A federal judge dismissed two lawsuits brought by technology workers who alleged that Walt Disney Company conspired with outsourcing companies when they forced the workers to train their H-1B replacements before termination. The suits alleged the defendants violated federal racketeering statutes but Florida Judge Gregory Presnell ruled the plaintiffs’ evidence was insufficient to sustain their claims.
The two former technology workers, Dena Moore and Leo Perrero, filed their class-action suits in U.S. District Court in Orlando against Disney World and Cognizant Technology Solutions or HCL Inc. The complaints said the two were informed that they would be terminated as of Jan. 30, 2015, and that they had 90 days to train H-1B visa holders as their replacements. Refusal meant losing a bonus and severance pay.
The suits alleged the defendants circumvented provisions of the H-1B law requiring employers to show that visa holders “will not adversely affect the working conditions” of similar existing workers. That’s a violation of Racketeer Influenced and Corrupt Organizations (RICO) statutes, the suit said, because "the conspiratorial objective was for (Cognizant or HCL) to misrepresent the nature of the employment of the H-1B visa holder in order to obtain Department of Labor approvals for such visa holders.” The H-1B law, under certain circumstances, also requires large outsourcing companies like Cognizant and to certify H-1B workers “will not displace any similarly employed U.S. worker.” But Disney fired the tech workers and hired the visa holders at "much lower" pay, the suit said.
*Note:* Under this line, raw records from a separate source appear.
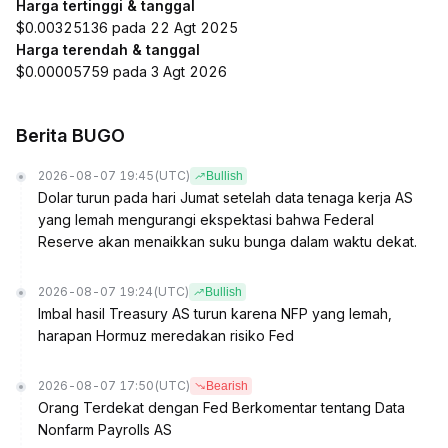
Harga tertinggi & tanggal
$0.00325136 pada 22 Agt 2025
Harga terendah & tanggal
$0.00005759 pada 3 Agt 2026
Berita BUGO
2026-08-07 19:45
(UTC)
Bullish
Dolar turun pada hari Jumat setelah data tenaga kerja AS
yang lemah mengurangi ekspektasi bahwa Federal
Reserve akan menaikkan suku bunga dalam waktu dekat.
2026-08-07 19:24
(UTC)
Bullish
Imbal hasil Treasury AS turun karena NFP yang lemah,
harapan Hormuz meredakan risiko Fed
2026-08-07 17:50
(UTC)
Bearish
Orang Terdekat dengan Fed Berkomentar tentang Data
Nonfarm Payrolls AS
Sara Blackwell of The Blackwell Firm in Sarasota, Fla. represented the tech workers. At the time, Blackwell told the Houston Chronicle, "No one has ever sued for RICO and common law fraud claims against a company and the contracting company…This is important because hundreds of thousands of Americans have been fired in the exact same manner Disney workers were fired over the past several years."
Judge Presnell, a Clinton appointee, rejected the plaintiffs’ argument that the defendants had made false statements to the Labor Department -- a key element of a RICO finding -- but left open the possibility that tech workers may file another case.
On the ruling, Perrero told the New York Times “This has become an effective business model in the IT industry where two companies can come together and wipe out American jobs without much fear of legal action…I just hope that greed isn’t taking our country in the wrong direction.”
In a statement, Sara Blackwell said, "These Plaintiffs were forced to train foreign replacements for 90 days then they were fired. The United States government has created immigration and other laws that have allowed American companies to fire Americans, bring foreigners in this nation to take American jobs, ship American jobs and to also send America's private banking and medical data overseas. These RICO lawsuits were only two of many different legal avenues we are employing to stand up for the rights of American workers and the security of the American people's data. We have not decided, at this moment, if we plan to file an Amended Complaint. However, this loss is one that demonstrates the need for legal protection of American workers and American data."
To date Congress has failed to reform the fraud-ridden H-1B program.